MATERIAL PROVIDED |
§ §

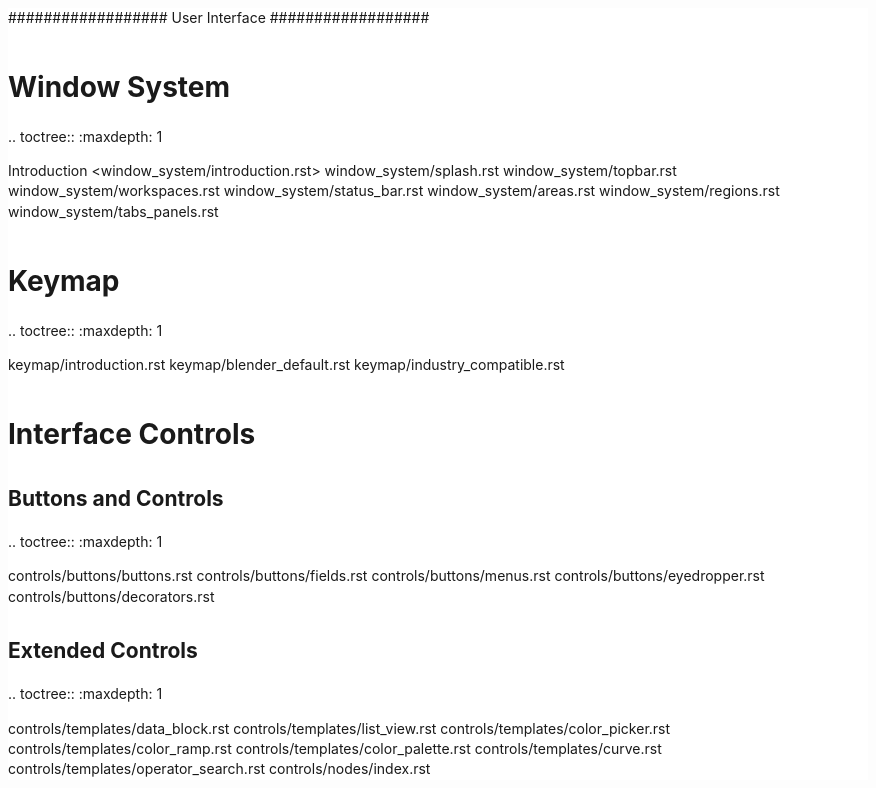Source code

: ##################
  User Interface
##################

Window System
=============

.. toctree::
   :maxdepth: 1

   Introduction <window_system/introduction.rst>
   window_system/splash.rst
   window_system/topbar.rst
   window_system/workspaces.rst
   window_system/status_bar.rst
   window_system/areas.rst
   window_system/regions.rst
   window_system/tabs_panels.rst


Keymap
======

.. toctree::
   :maxdepth: 1

   keymap/introduction.rst
   keymap/blender_default.rst
   keymap/industry_compatible.rst


Interface Controls
==================

Buttons and Controls
--------------------

.. toctree::
   :maxdepth: 1

   controls/buttons/buttons.rst
   controls/buttons/fields.rst
   controls/buttons/menus.rst
   controls/buttons/eyedropper.rst
   controls/buttons/decorators.rst


Extended Controls
-----------------

.. toctree::
   :maxdepth: 1

   controls/templates/data_block.rst
   controls/templates/list_view.rst
   controls/templates/color_picker.rst
   controls/templates/color_ramp.rst
   controls/templates/color_palette.rst
   controls/templates/curve.rst
   controls/templates/operator_search.rst
   controls/nodes/index.rst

§ §

WHAT IS EXPECTED |
The output must be every line of the records, printed exactly, with the pictures omitted.

THE COMPLETED TASK |
Source code

: ##################
  User Interface
##################

Window System
=============

.. toctree::
   :maxdepth: 1

   Introduction <window_system/introduction.rst>
   window_system/splash.rst
   window_system/topbar.rst
   window_system/workspaces.rst
   window_system/status_bar.rst
   window_system/areas.rst
   window_system/regions.rst
   window_system/tabs_panels.rst


Keymap
======

.. toctree::
   :maxdepth: 1

   keymap/introduction.rst
   keymap/blender_default.rst
   keymap/industry_compatible.rst


Interface Controls
==================

Buttons and Controls
--------------------

.. toctree::
   :maxdepth: 1

   controls/buttons/buttons.rst
   controls/buttons/fields.rst
   controls/buttons/menus.rst
   controls/buttons/eyedropper.rst
   controls/buttons/decorators.rst


Extended Controls
-----------------

.. toctree::
   :maxdepth: 1

   controls/templates/data_block.rst
   controls/templates/list_view.rst
   controls/templates/color_picker.rst
   controls/templates/color_ramp.rst
   controls/templates/color_palette.rst
   controls/templates/curve.rst
   controls/templates/operator_search.rst
   controls/nodes/index.rst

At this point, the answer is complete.